*** Opening Source information ***
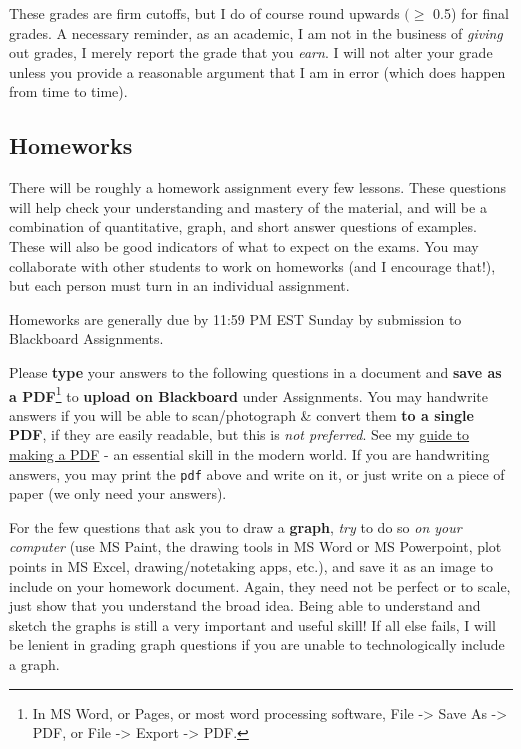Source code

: \documentclass{article}
\begin{document}
These grades are firm cutoffs, but I do of course round upwards
\((\geq\) 0.5) for final grades. A necessary reminder, as an academic, I
am not in the business of \emph{giving} out grades, I merely report the
grade that you \emph{earn}. I will not alter your grade unless you
provide a reasonable argument that I am in error (which does happen from
time to time).

\hypertarget{homeworks}{%
\subsection*{Homeworks}\label{homeworks}}

There will be roughly a homework assignment every few lessons. These
questions will help check your understanding and mastery of the
material, and will be a combination of quantitative, graph, and short
answer questions of examples. These will also be good indicators of what
to expect on the exams. You may collaborate with other students to work
on homeworks (and I encourage that!), but each person must turn in an
individual assignment.

Homeworks are generally due by 11:59 PM EST Sunday by submission to
Blackboard Assignments.

Please \textbf{type} your answers to the following questions in a
document and \textbf{save as a PDF}\footnote{In MS Word, or Pages, or
  most word processing software, File -\textgreater{} Save As
  -\textgreater{} PDF, or File -\textgreater{} Export -\textgreater{}
  PDF.} to \textbf{upload on Blackboard} under Assignments. You may
handwrite answers if you will be able to scan/photograph \& convert them
\textbf{to a single PDF}, if they are easily readable, but this is
\emph{not preferred}. See my
\href{https://microS21.classes.ryansafner.com/resources/\#how-to-make-a-pdf-for-submitting-assignments}{guide
to making a PDF} - an essential skill in the modern world. If you are
handwriting answers, you may print the \texttt{pdf} above and write on
it, or just write on a piece of paper (we only need your answers).

For the few questions that ask you to draw a \textbf{graph}, \emph{try}
to do so \emph{on your computer} (use MS Paint, the drawing tools in MS
Word or MS Powerpoint, plot points in MS Excel, drawing/notetaking apps,
etc.), and save it as an image to include on your homework document.
Again, they need not be perfect or to scale, just show that you
understand the broad idea. Being able to understand and sketch the
graphs is still a very important and useful skill! If all else fails, I
will be lenient in grading graph questions if you are unable to
technologically include a graph.
\end{document}
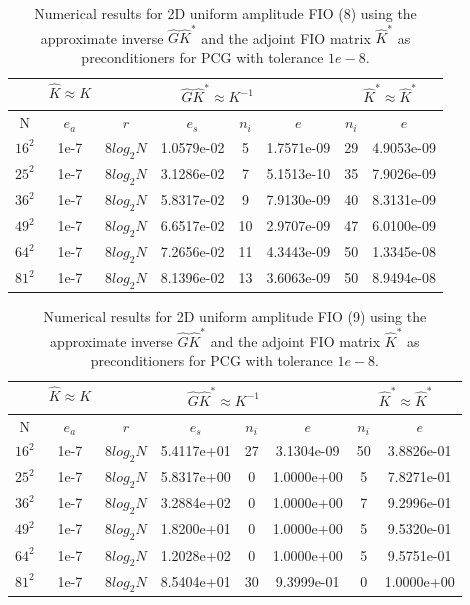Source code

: \documentclass[11pt]{article}
\begin{document}
\begin{table}[!htbp]
\centering
\begin{tabular}{|c|c|c|c|c|c|c|c|}
\hline
\multicolumn{1}{c|}{}& \multicolumn{1}{c|}{$\hat{K} \approx K$} & \multicolumn{4}{c|}{$\hat{G}\hat{K}^{*}\approx K^{-1}$}& \multicolumn{2}{c|}{$\hat{K}^{*} \approx \hat{K}^{*}$}\\
\hline
N & $e_{a}$ & $r$ & $e_{s}$ & $n_{i}$ & $e$ & $n_{i}$ & $e$ \\ 
\hline
$16^2$ & 1e-7 & $8 log_{2}N$ & 1.0579e-02 & 5 & 1.7571e-09 & 29 & 4.9053e-09 \\
\hline
$25^2$ & 1e-7 & $8 log_{2}N$ & 3.1286e-02 & 7 & 5.1513e-10 & 35 & 7.9026e-09 \\
\hline
$36^2$ & 1e-7 & $8 log_{2}N$ & 5.8317e-02 & 9 & 7.9130e-09 & 40 & 8.3131e-09 \\
\hline
$49^2$ & 1e-7 & $8 log_{2}N$ & 6.6517e-02 & 10 & 2.9707e-09 & 47 & 6.0100e-09 \\
\hline
$64^2$ & 1e-7 & $8 log_{2}N$ & 7.2656e-02 & 11 & 4.3443e-09 & 50 & 1.3345e-08 \\
\hline
$81^2$ & 1e-7 & $8 log_{2}N$ & 8.1396e-02 & 13 & 3.6063e-09 & 50 & 8.9494e-08 \\

\end{tabular}

\caption{Numerical results for 2D uniform amplitude FIO (8) using the approximate inverse $\hat{G}\hat{K}^{*}$ and the adjoint FIO matrix $\hat{K}^{*}$ as preconditioners for PCG with tolerance $1e-8$.}
\label{2d-k3f}
\end{table}


\begin{table}[!htbp]
\centering
\begin{tabular}{|c|c|c|c|c|c|c|c|}
\hline
\multicolumn{1}{c|}{}& \multicolumn{1}{c|}{$\hat{K} \approx K$} & \multicolumn{4}{c|}{$\hat{G}\hat{K}^{*}\approx K^{-1}$}& \multicolumn{2}{c|}{$\hat{K}^{*} \approx \hat{K}^{*}$}\\
\hline
N & $e_{a}$ & $r$ & $e_{s}$ & $n_{i}$ & $e$ & $n_{i}$ & $e$ \\ 
\hline
$16^2$ & 1e-7 & $8 log_{2}N$ & 5.4117e+01 & 27 & 3.1304e-09 & 50 & 3.8826e-01 \\
\hline
$25^2$ & 1e-7 & $8 log_{2}N$ & 5.8317e+00 & 0 & 1.0000e+00 & 5 & 7.8271e-01 \\
\hline
$36^2$ & 1e-7 & $8 log_{2}N$ & 3.2884e+02 & 0 & 1.0000e+00 & 7 & 9.2996e-01 \\
\hline
$49^2$ & 1e-7 & $8 log_{2}N$ & 1.8200e+01 & 0 & 1.0000e+00 & 5 & 9.5320e-01 \\
\hline
$64^2$ & 1e-7 & $8 log_{2}N$ & 1.2028e+02 & 0 & 1.0000e+00 & 5 & 9.5751e-01 \\
\hline
$81^2$ & 1e-7 & $8 log_{2}N$ & 8.5404e+01 & 30 & 9.3999e-01 & 0 & 1.0000e+00 \\
\end{tabular}

\caption{Numerical results for 2D uniform amplitude FIO (9) using the approximate inverse $\hat{G}\hat{K}^{*}$ and the adjoint FIO matrix $\hat{K}^{*}$ as preconditioners for PCG with tolerance $1e-8$.}
\label{2d-k4f}
\end{table}

 

\end{document}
*** Closing Source information ***
▸ To do: Begin with the first line of the records and repeat every line up to the one with "am not in the", counting that line too. Pictures are not part of the copy.

▸ Exercise result:
Source code

: \documentclass{article}
\begin{document}
These grades are firm cutoffs, but I do of course round upwards
\((\geq\) 0.5) for final grades. A necessary reminder, as an academic, I
am not in the business of \emph{giving} out grades, I merely report the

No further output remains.